MATERIAL SHOWN:
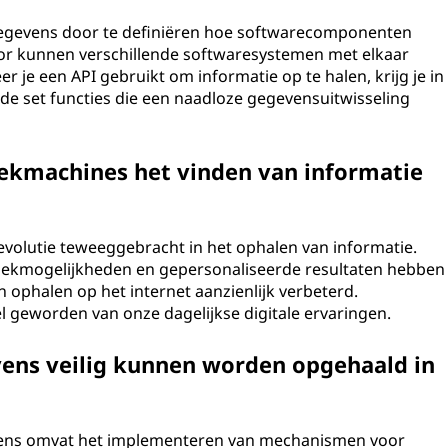
gegevens door te definiëren hoe softwarecomponenten
r kunnen verschillende softwaresystemen met elkaar
e een API gebruikt om informatie op te halen, krijg je in
de set functies die een naadloze gegevensuitwisseling
oekmachines het vinden van informatie
evolutie teweeggebracht in het ophalen van informatie.
oekmogelijkheden en gepersonaliseerde resultaten hebben
ophalen op het internet aanzienlijk verbeterd.
l geworden van onze dagelijkse digitale ervaringen.
vens veilig kunnen worden opgehaald in
evens omvat het implementeren van mechanismen voor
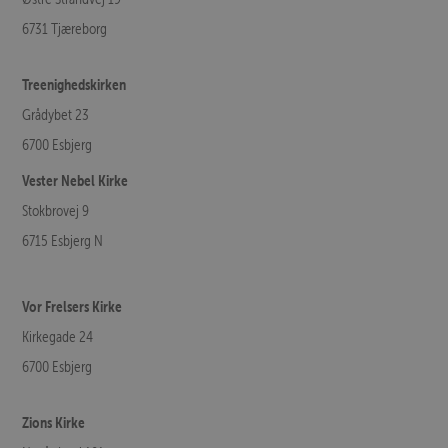
6731 Tjæreborg
Treenighedskirken
Grådybet 23
6700 Esbjerg
Vester Nebel Kirke
Stokbrovej 9
6715 Esbjerg N
Vor Frelsers Kirke
Kirkegade 24
6700 Esbjerg
Zions Kirke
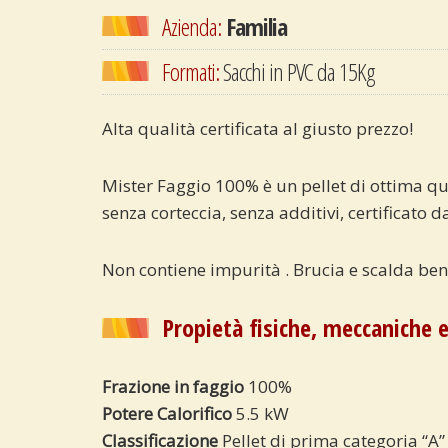
Azienda:
Familia
Formati:
Sacchi in PVC da 15Kg
Alta qualità certificata al giusto prezzo!
Mister Faggio 100% è un pellet di ottima qua
senza corteccia, senza additivi, certificato 
Non contiene impurità . Brucia e scalda bene
Propietà fisiche, meccaniche 
Frazione in faggio
100%
Potere Calorifico
5.5 kW
Classificazione
Pellet di prima categoria “A”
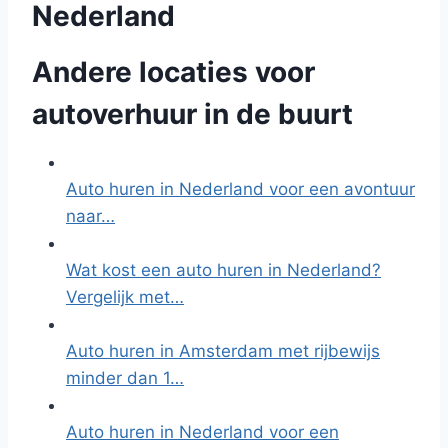
Nederland
Andere locaties voor
autoverhuur in de buurt
Auto huren in Nederland voor een avontuur
naar…
Wat kost een auto huren in Nederland?
Vergelijk met…
Auto huren in Amsterdam met rijbewijs
minder dan 1…
Auto huren in Nederland voor een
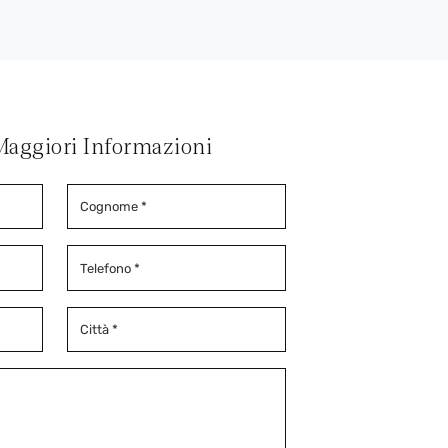
Maggiori Informazioni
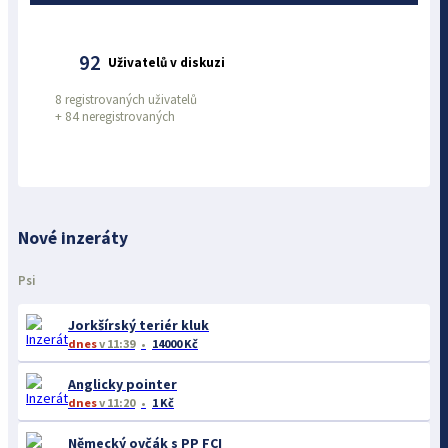
92
Uživatelů v diskuzi
8 registrovaných uživatelů
+
84 neregistrovaných
Nové inzeráty
Psi
Jorkšírský teriér kluk
dnes
v 11:39
14000 Kč
Anglicky pointer
dnes
v 11:20
1 Kč
Německý ovčák s PP FCI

TO-DO ITEM:
The lines to return run from the line containing "senza corteccia, senza additivi, certificato" through the last line of the records. Give them exactly, omitting pictures.

ANSWER BELOW:
senza corteccia, senza additivi, certificato 
Non contiene impurità . Brucia e scalda bene
Propietà fisiche, meccaniche 
Frazione in faggio
100%
Potere Calorifico
5.5 kW
Classificazione
Pellet di prima categoria “A”
Nederland
Andere locaties voor
autoverhuur in de buurt
Auto huren in Nederland voor een avontuur
naar…
Wat kost een auto huren in Nederland?
Vergelijk met…
Auto huren in Amsterdam met rijbewijs
minder dan 1…
Auto huren in Nederland voor een
Maggiori Informazioni
92
Uživatelů v diskuzi
8 registrovaných uživatelů
+
84 neregistrovaných
Nové inzeráty
Psi
Jorkšírský teriér kluk
dnes
v 11:39
14000 Kč
Anglicky pointer
dnes
v 11:20
1 Kč
Německý ovčák s PP FCI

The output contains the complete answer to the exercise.